In the almost quarter century that she was to live with the Comanches, Nadua learned to love her life. Four years after her capture, emissaries from the Parker family arrived in the camp of Chief Pahauka while, fortunately for them, war chief Peta Nocona was away on a raid. Col. Len Williams, a trader named Stoal, and a Delaware guide arrived asking to see Cynthia Ann. Col. Williams offered to ransom the blue-eyed girl, but her Indian father declared that all the goods the Colonel had were not enough to induce him to part with his daughter. Williams, however, was given permission to talk to Nadua, now thirteen. The Colonel spoke to her about her family and how they all missed her, but she remained silent.

As the white men left the Comanche village, they dreaded the unpleasant task of informing the Parker family that their mission was unsuccessful. They could let the family know that the girl was healthy. The Parkers would not give up, however, and enlisted the aid of federal agents. In August 1846, two emissaries from the government reported that a white girl of seventeen and her brother fourteen were living with a Comanche band camped on the Washita. When goods were offered for her freedom, the girl ran off and hid.
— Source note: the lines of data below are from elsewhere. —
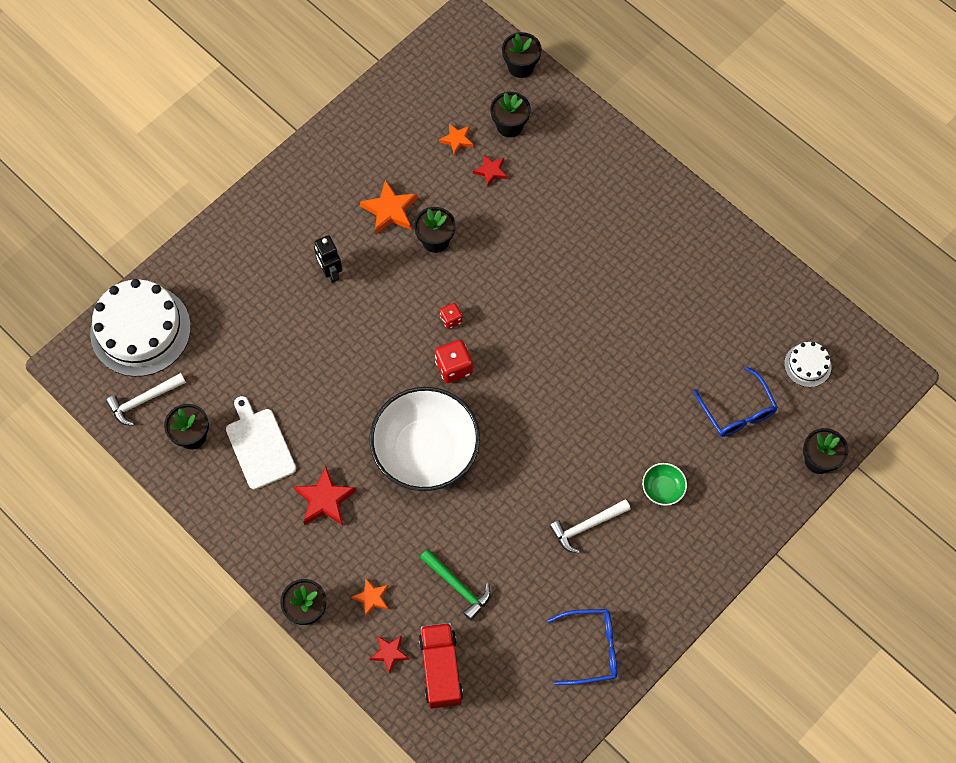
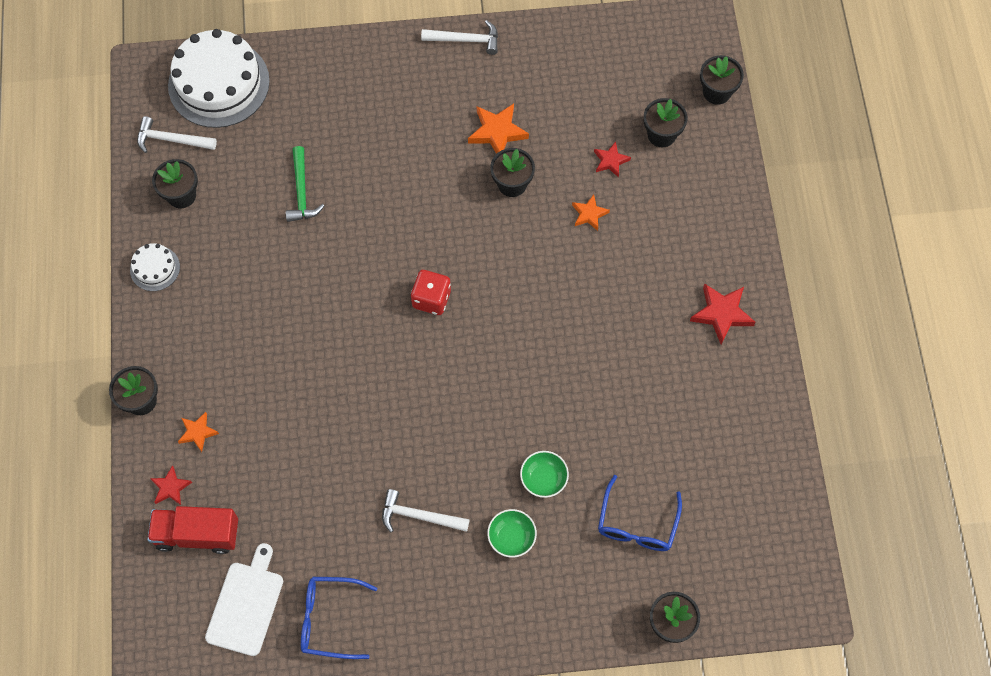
camera: 40 degrees right, 0 degrees up
white cutting board [226,396,296,490] -> white cutting board moved to [205,543,283,656]
red star [294,466,356,525] -> red star moved to [690,283,756,345]
black robot [314,235,342,283] -> none
white bowl [370,387,480,491] -> none
red truck [419,623,463,709] -> red truck turned 120 degrees counterclockwise [147,506,238,554]
green hammer [420,549,491,621] -> green hammer moved to [286,146,324,222]
orange star [439,123,473,156] -> orange star moved to [572,194,610,231]
red dice [440,303,463,329] -> none
blue glasses [547,609,617,685] -> blue glasses turned 150 degrees clockwise [301,577,377,659]
white cake [784,342,831,387] -> white cake moved to [130,243,180,291]
none -> white hammer [421,20,498,55]
none -> green bowl [520,451,569,498]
The federal agents learned that she was the wife of a chief.

Five years later, about nine years before her capture by Ross and Goodnight, Nadua was seen by white hunters visiting a Comanche camp on the upper Canadian River. Friends of the Parkers, they asked Nadua if she wanted to return to her white family. By now she was a mature woman of twenty-four. She pointed at the two little boys playing at her feet and shook her head. She was a Comanche now, not in blood, but in culture. Her oldest son Quanah was destined for greatness.